### TEXT EXCERPT
==================================================

Concurrency is an amazingly interesting topic that we cover thoroughly separately. Concurrency is challenging for database systems because they hold state. We can’t just give each user their own copy of the database because then we’d have conflicting versions, to say nothing of the cost of duplicating the data. Database systems must implement very sophisticated concurrency systems to allow multiple users to operate on the database without causing conflicts or losing data.

The isolation property requires that partial changes are invisible to other concurrent users. Database systems achieve this via transactions. Every read/write operation on the database is wrapped in a transaction. It begins before the first change is made and is committed, or finished, when the system verifies that all modifications have been written to permanent storage. From within a transaction, a user can only see the state of the database at the point when the transaction began. Once it commits, a transaction’s changes become visible to subsequent transactions. This preserves isolation between users.

The gold standard of concurrent usage is known as serializability. A set of concurrent events are serializable if there exists some sequential ordering that achieves the same result. Let’s now compare how SQLite and Postgres handle concurrency and durability.

SQLite uses locking to implement concurrency control. A lock is a straightforward way of claiming access to a resource. SQLite’s default, persistent, transaction log is called the rollback journal. It’s a form of undo logging. Before modifying anything, the original value is written to the rollback journal. If the system needs to recover from a failure, it can roll back any uncommitted transactions by writing the original values back into the database.

Before reading from a database file, the user’s process tries to acquire a shared read lock. As the names suggest, multiple users can have a shared read lock on the same resource. When a user wants to modify a resource, it must first acquire a modify lock. This declares the intention to modify the resource. Any shared read locks are allowed to continue but no new ones are permitted, guaranteeing that the modifying process will eventually have exclusive access. The modifying process now creates a separate rollback journal file containing the original version of the pages that will be modified. SQLite requests that the OS flush the file to disk to avoid any caching layers and write straight to persistent storage. Once the journal file is in place, the modifying process can make its changes to the database pages. At first, the changes will only exist in the process’s address space and so other reading processes will still see the original data in the database file. When the modifying process is ready to commit, it claims an exclusive write lock, preventing anything else from accessing the resource. All changes are written to the database file and flushed to disk. The transaction is committed by deleting the journal file. Finally, any locks are released.

Rollbacks and crash recovery are very straightforward. When SQLite starts, it checks for any journal files. The presence of a journal file indicates that a transaction started but did not commit. The pages in the database file contain potentially invalid data. The system performs a rollback simply by writing the pages from the journal file back into the database file, undoing any modifications performed by the transaction.

==================================================

### SHORT TASK 1
In the database concurrency text, what is SQLite's default persistent transaction log called?
### SHORT TASK 2
Reproduce the records below with each "bounding box" swapped for "enclosing box", keeping everything else the same.

### DATASET EXTRACT
==================================================

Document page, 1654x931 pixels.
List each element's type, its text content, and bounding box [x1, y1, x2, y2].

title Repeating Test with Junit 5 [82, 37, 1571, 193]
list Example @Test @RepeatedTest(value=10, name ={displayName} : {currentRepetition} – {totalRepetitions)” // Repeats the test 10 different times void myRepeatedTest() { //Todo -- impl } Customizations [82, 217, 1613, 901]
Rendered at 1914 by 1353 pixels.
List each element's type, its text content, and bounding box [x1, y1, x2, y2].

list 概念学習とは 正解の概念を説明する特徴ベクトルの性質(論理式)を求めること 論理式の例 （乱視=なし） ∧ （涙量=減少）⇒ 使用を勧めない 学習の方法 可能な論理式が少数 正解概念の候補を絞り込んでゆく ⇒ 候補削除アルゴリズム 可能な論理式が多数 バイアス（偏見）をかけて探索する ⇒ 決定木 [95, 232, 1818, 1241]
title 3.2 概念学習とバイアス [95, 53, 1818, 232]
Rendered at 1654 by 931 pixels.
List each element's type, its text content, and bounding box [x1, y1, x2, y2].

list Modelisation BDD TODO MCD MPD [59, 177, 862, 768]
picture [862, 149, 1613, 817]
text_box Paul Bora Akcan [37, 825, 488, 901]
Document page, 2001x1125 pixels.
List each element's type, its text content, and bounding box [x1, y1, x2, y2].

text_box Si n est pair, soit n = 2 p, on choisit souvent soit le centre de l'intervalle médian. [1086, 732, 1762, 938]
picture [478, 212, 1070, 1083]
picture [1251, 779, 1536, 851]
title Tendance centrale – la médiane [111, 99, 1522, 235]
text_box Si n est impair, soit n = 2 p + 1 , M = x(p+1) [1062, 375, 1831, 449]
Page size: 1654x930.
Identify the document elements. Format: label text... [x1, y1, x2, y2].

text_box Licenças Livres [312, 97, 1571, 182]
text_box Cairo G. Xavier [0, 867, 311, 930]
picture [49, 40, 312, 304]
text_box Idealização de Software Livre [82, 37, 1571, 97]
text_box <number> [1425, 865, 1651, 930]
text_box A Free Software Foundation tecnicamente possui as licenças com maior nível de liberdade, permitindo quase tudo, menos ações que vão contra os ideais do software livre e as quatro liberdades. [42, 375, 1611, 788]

==================================================

### ANSWER 1
The rollback journal.

### ANSWER 2
Document page, 1654x931 pixels.
List each element's type, its text content, and enclosing box [x1, y1, x2, y2].

title Repeating Test with Junit 5 [82, 37, 1571, 193]
list Example @Test @RepeatedTest(value=10, name ={displayName} : {currentRepetition} – {totalRepetitions)” // Repeats the test 10 different times void myRepeatedTest() { //Todo -- impl } Customizations [82, 217, 1613, 901]
Rendered at 1914 by 1353 pixels.
List each element's type, its text content, and enclosing box [x1, y1, x2, y2].

list 概念学習とは 正解の概念を説明する特徴ベクトルの性質(論理式)を求めること 論理式の例 （乱視=なし） ∧ （涙量=減少）⇒ 使用を勧めない 学習の方法 可能な論理式が少数 正解概念の候補を絞り込んでゆく ⇒ 候補削除アルゴリズム 可能な論理式が多数 バイアス（偏見）をかけて探索する ⇒ 決定木 [95, 232, 1818, 1241]
title 3.2 概念学習とバイアス [95, 53, 1818, 232]
Rendered at 1654 by 931 pixels.
List each element's type, its text content, and enclosing box [x1, y1, x2, y2].

list Modelisation BDD TODO MCD MPD [59, 177, 862, 768]
picture [862, 149, 1613, 817]
text_box Paul Bora Akcan [37, 825, 488, 901]
Document page, 2001x1125 pixels.
List each element's type, its text content, and enclosing box [x1, y1, x2, y2].

text_box Si n est pair, soit n = 2 p, on choisit souvent soit le centre de l'intervalle médian. [1086, 732, 1762, 938]
picture [478, 212, 1070, 1083]
picture [1251, 779, 1536, 851]
title Tendance centrale – la médiane [111, 99, 1522, 235]
text_box Si n est impair, soit n = 2 p + 1 , M = x(p+1) [1062, 375, 1831, 449]
Page size: 1654x930.
Identify the document elements. Format: label text... [x1, y1, x2, y2].

text_box Licenças Livres [312, 97, 1571, 182]
text_box Cairo G. Xavier [0, 867, 311, 930]
picture [49, 40, 312, 304]
text_box Idealização de Software Livre [82, 37, 1571, 97]
text_box <number> [1425, 865, 1651, 930]
text_box A Free Software Foundation tecnicamente possui as licenças com maior nível de liberdade, permitindo quase tudo, menos ações que vão contra os ideais do software livre e as quatro liberdades. [42, 375, 1611, 788]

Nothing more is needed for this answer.